*DATA*
* * * *
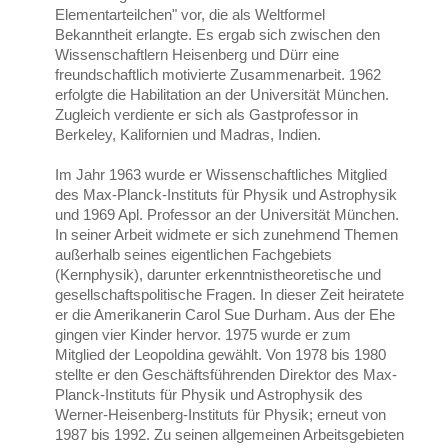
Elementarteilchen" vor, die als Weltformel
Bekanntheit erlangte. Es ergab sich zwischen den
Wissenschaftlern Heisenberg und Dürr eine
freundschaftlich motivierte Zusammenarbeit. 1962
erfolgte die Habilitation an der Universität München.
Zugleich verdiente er sich als Gastprofessor in
Berkeley, Kalifornien und Madras, Indien.
Im Jahr 1963 wurde er Wissenschaftliches Mitglied
des Max-Planck-Instituts für Physik und Astrophysik
und 1969 Apl. Professor an der Universität München.
In seiner Arbeit widmete er sich zunehmend Themen
außerhalb seines eigentlichen Fachgebiets
(Kernphysik), darunter erkenntnistheoretische und
gesellschaftspolitische Fragen. In dieser Zeit heiratete
er die Amerikanerin Carol Sue Durham. Aus der Ehe
gingen vier Kinder hervor. 1975 wurde er zum
Mitglied der Leopoldina gewählt. Von 1978 bis 1980
stellte er den Geschäftsführenden Direktor des Max-
Planck-Instituts für Physik und Astrophysik des
Werner-Heisenberg-Instituts für Physik; erneut von
1987 bis 1992. Zu seinen allgemeinen Arbeitsgebieten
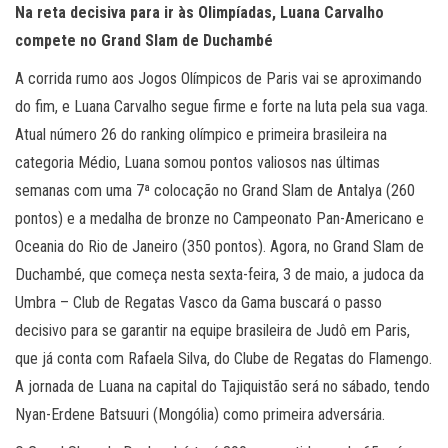
Na reta decisiva para ir às Olimpíadas, Luana Carvalho
compete no Grand Slam de Duchambé
A corrida rumo aos Jogos Olímpicos de Paris vai se aproximando
do fim, e Luana Carvalho segue firme e forte na luta pela sua vaga.
Atual número 26 do ranking olímpico e primeira brasileira na
categoria Médio, Luana somou pontos valiosos nas últimas
semanas com uma 7ª colocação no Grand Slam de Antalya (260
pontos) e a medalha de bronze no Campeonato Pan-Americano e
Oceania do Rio de Janeiro (350 pontos). Agora, no Grand Slam de
Duchambé, que começa nesta sexta-feira, 3 de maio, a judoca da
Umbra – Club de Regatas Vasco da Gama buscará o passo
decisivo para se garantir na equipe brasileira de Judô em Paris,
que já conta com Rafaela Silva, do Clube de Regatas do Flamengo.
A jornada de Luana na capital do Tajiquistão será no sábado, tendo
Nyan-Erdene Batsuuri (Mongólia) como primeira adversária.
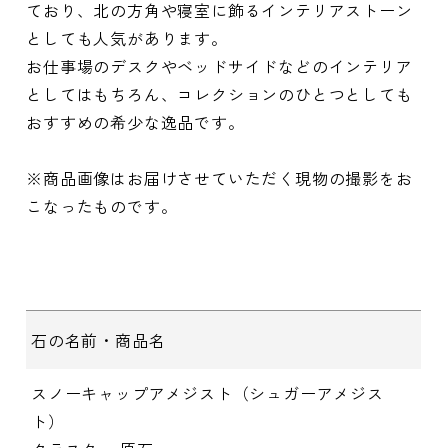
ており、北の方角や寝室に飾るインテリアストーン
としても人気があります。
お仕事場のデスクやベッドサイドなどのインテリア
としてはもちろん、コレクションのひとつとしても
おすすめの希少な逸品です。
※商品画像はお届けさせていただく現物の撮影をお
こなったものです。
石の名前・商品名
スノーキャップアメジスト（シュガーアメジス
ト）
* * * *
*PROBLEM DETAILS*
Without any pictures, retype the records above exactly.

*ANSWER TO THIS TASK*
Elementarteilchen" vor, die als Weltformel
Bekanntheit erlangte. Es ergab sich zwischen den
Wissenschaftlern Heisenberg und Dürr eine
freundschaftlich motivierte Zusammenarbeit. 1962
erfolgte die Habilitation an der Universität München.
Zugleich verdiente er sich als Gastprofessor in
Berkeley, Kalifornien und Madras, Indien.
Im Jahr 1963 wurde er Wissenschaftliches Mitglied
des Max-Planck-Instituts für Physik und Astrophysik
und 1969 Apl. Professor an der Universität München.
In seiner Arbeit widmete er sich zunehmend Themen
außerhalb seines eigentlichen Fachgebiets
(Kernphysik), darunter erkenntnistheoretische und
gesellschaftspolitische Fragen. In dieser Zeit heiratete
er die Amerikanerin Carol Sue Durham. Aus der Ehe
gingen vier Kinder hervor. 1975 wurde er zum
Mitglied der Leopoldina gewählt. Von 1978 bis 1980
stellte er den Geschäftsführenden Direktor des Max-
Planck-Instituts für Physik und Astrophysik des
Werner-Heisenberg-Instituts für Physik; erneut von
1987 bis 1992. Zu seinen allgemeinen Arbeitsgebieten
Na reta decisiva para ir às Olimpíadas, Luana Carvalho
compete no Grand Slam de Duchambé
A corrida rumo aos Jogos Olímpicos de Paris vai se aproximando
do fim, e Luana Carvalho segue firme e forte na luta pela sua vaga.
Atual número 26 do ranking olímpico e primeira brasileira na
categoria Médio, Luana somou pontos valiosos nas últimas
semanas com uma 7ª colocação no Grand Slam de Antalya (260
pontos) e a medalha de bronze no Campeonato Pan-Americano e
Oceania do Rio de Janeiro (350 pontos). Agora, no Grand Slam de
Duchambé, que começa nesta sexta-feira, 3 de maio, a judoca da
Umbra – Club de Regatas Vasco da Gama buscará o passo
decisivo para se garantir na equipe brasileira de Judô em Paris,
que já conta com Rafaela Silva, do Clube de Regatas do Flamengo.
A jornada de Luana na capital do Tajiquistão será no sábado, tendo
Nyan-Erdene Batsuuri (Mongólia) como primeira adversária.
ており、北の方角や寝室に飾るインテリアストーン
としても人気があります。
お仕事場のデスクやベッドサイドなどのインテリア
としてはもちろん、コレクションのひとつとしても
おすすめの希少な逸品です。
※商品画像はお届けさせていただく現物の撮影をお
こなったものです。
石の名前・商品名
スノーキャップアメジスト（シュガーアメジス
ト）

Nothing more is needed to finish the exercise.